Because in indirect statement Latin uses an infinitive, not a finite verb.
So the direct statement would be:
- discipula diligens est = the student is diligent
But after dicit, Latin changes est to the infinitive esse:
- dicit discipulam diligentem esse
This is one of the most important patterns in Latin syntax: after verbs of saying, thinking, knowing, hearing, and similar verbs, Latin often uses accusative + infinitive.
What kind of form is diligentem? Why does it end in -em?
Its dictionary form is diligens.
This is a third-declension adjective, not a first/second-declension adjective like bonus, bona, bonum.
For diligens, the feminine accusative singular is:
- diligentem
So even though discipulam is a first-declension noun, the adjective does not have to look first-declension. It only has to agree with the noun in case, number, and gender.
That agreement here is:
- discipulam = feminine accusative singular
- diligentem = feminine accusative singular
What case is mendum, and why does it look the same as the nominative?
Here mendum is the direct object of corrigit, so it is accusative singular.
It looks the same as the nominative because mendum is a neuter second-declension noun, and in Latin neuter nouns often have the same form in nominative and accusative.
So:
- nominative singular: mendum
- accusative singular: mendum
Its job in the sentence shows that it is accusative: the action corrigit is being done to the mistake.
Why is there no explicit word for she in dicit or corrigit?
Because Latin often leaves subject pronouns unstated when the verb ending already shows the person and number.
Both dicit and corrigit are third person singular:
- dicit = he/she/it says
- corrigit = he/she/it corrects
So Latin does not need to add ea every time. This is very normal.
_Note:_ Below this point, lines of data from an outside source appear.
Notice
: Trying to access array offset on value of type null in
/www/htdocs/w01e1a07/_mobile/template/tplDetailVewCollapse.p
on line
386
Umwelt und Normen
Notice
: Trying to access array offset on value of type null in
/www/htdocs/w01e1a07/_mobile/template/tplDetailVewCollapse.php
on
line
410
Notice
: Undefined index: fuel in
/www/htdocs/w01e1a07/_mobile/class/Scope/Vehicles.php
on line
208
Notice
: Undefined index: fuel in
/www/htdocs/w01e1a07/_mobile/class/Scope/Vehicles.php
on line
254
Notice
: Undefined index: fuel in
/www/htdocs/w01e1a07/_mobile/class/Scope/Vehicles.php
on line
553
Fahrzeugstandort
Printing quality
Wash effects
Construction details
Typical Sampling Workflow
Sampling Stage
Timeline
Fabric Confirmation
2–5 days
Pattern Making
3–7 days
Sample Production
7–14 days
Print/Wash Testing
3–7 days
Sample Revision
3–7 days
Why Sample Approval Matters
English usually requires a subject pronoun, but Latin often does not.
Who is the subject of corrigit? Is it definitely the student?
Not from grammar alone.
Corrigit is just he/she/it corrects, so the subject is not explicitly stated. In context, many readers will naturally understand it as referring to the student, because that makes sense with diligentem: she is diligent because she corrects a mistake quickly.
But strictly speaking, without more context, the grammar does not force that reading. It could in theory refer to the teacher.
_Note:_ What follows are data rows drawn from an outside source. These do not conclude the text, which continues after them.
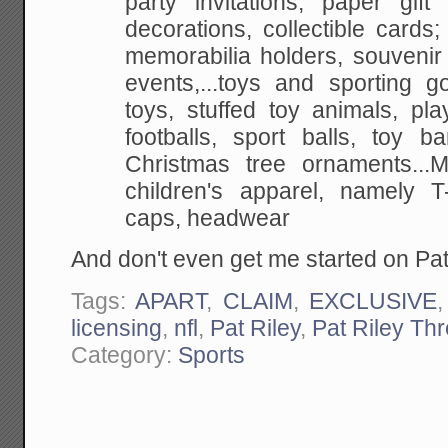
party invitations, paper
gift 
decorations, collectible cards; 
memorabilia holders, souvenir
events,...toys and sporting g
toys, stuffed toy
animals, play 
footballs, sport balls, toy ba
Christmas tree ornaments...
children's apparel, namely T-
caps, headwear
And don't even get me started on Pat
Tags:
APART
,
CLAIM
,
EXCLUSIVE
licensing
,
nfl
,
Pat Riley
,
Pat Riley Th
Category:
Sports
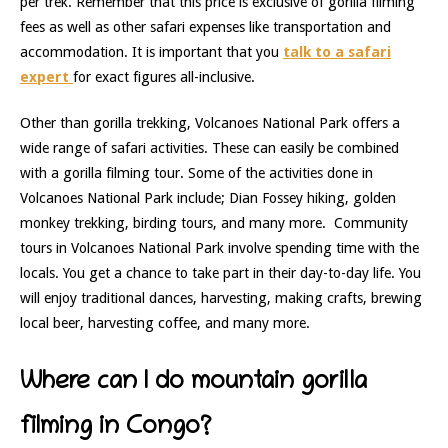
per trek. Remember that this price is exclusive of gorilla filming
fees as well as other safari expenses like transportation and
accommodation. It is important that you
talk to a safari
expert
for exact figures all-inclusive.
Other than gorilla trekking, Volcanoes National Park offers a
wide range of safari activities. These can easily be combined
with a gorilla filming tour. Some of the activities done in
Volcanoes National Park include; Dian Fossey hiking, golden
monkey trekking, birding tours, and many more. Community
tours in Volcanoes National Park involve spending time with the
locals. You get a chance to take part in their day-to-day life. You
will enjoy traditional dances, harvesting, making crafts, brewing
local beer, harvesting coffee, and many more.
Where can I do mountain gorilla
filming in Congo?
If Latin wanted to make it fully explicit, it could repeat the noun:
- quia discipula mendum cito corrigit = because the student corrects a mistake quickly
- quia magistra mendum cito corrigit = because the teacher corrects a mistake quickly
Why is quia followed by a normal verb corrigit, not by an infinitive like esse?
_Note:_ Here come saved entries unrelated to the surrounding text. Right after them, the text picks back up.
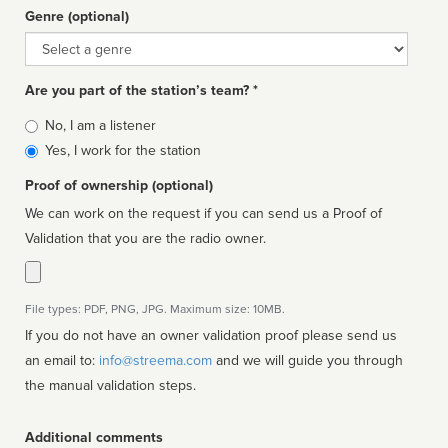
Genre (optional)
Genre
Are you part of the station’s team? *
Is
No, I am a listener
affiliated
Yes, I work for the station
Proof of ownership (optional)
We can work on the request if you can send us a Proof of
Validation that you are the radio owner.
File types: PDF, PNG, JPG. Maximum size: 10MB.
If you do not have an owner validation proof please send us
an email to:
info@streema.com
and we will guide you through
the manual validation steps.
Additional comments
Because quia introduces a regular subordinate clause of reason:
- quia mendum cito corrigit = because she corrects a mistake quickly
That clause has its own normal finite verb, corrigit.
By contrast, esse appears because discipulam diligentem esse is an indirect statement after dicit.
So the sentence contains two different constructions:
- indirect statement: discipulam diligentem esse
- causal clause: quia mendum cito corrigit
Is the word order important here? Could the words be arranged differently?
Latin word order is much freer than English word order.
This sentence puts words in a very natural and readable order:
- Magistra dicit
- discipulam diligentem esse
- quia mendum cito corrigit
But Latin could rearrange some parts without changing the basic meaning, for example:
- Magistra discipulam diligentem esse dicit
- Magistra dicit disciplinam esse diligentem
- quia cito mendum corrigit
The endings, not the position alone, usually show each word’s role.
That said, word order can affect emphasis. For example, placing cito right before corrigit gives a neat emphasis to the manner: she corrects quickly.
What would the direct statement be before it was turned into reported speech?
It would be:
- Discipula diligens est.
That means:
- The student is diligent.
Then, after a verb like dicit, Latin turns that direct statement into indirect statement:
- discipula → discipulam
- diligens → diligentem
- est → esse
So:
- Discipula diligens est. becomes
- Magistra dicit discipulam diligentem esse.
This is a very useful transformation to practice, because Latin does it all the time.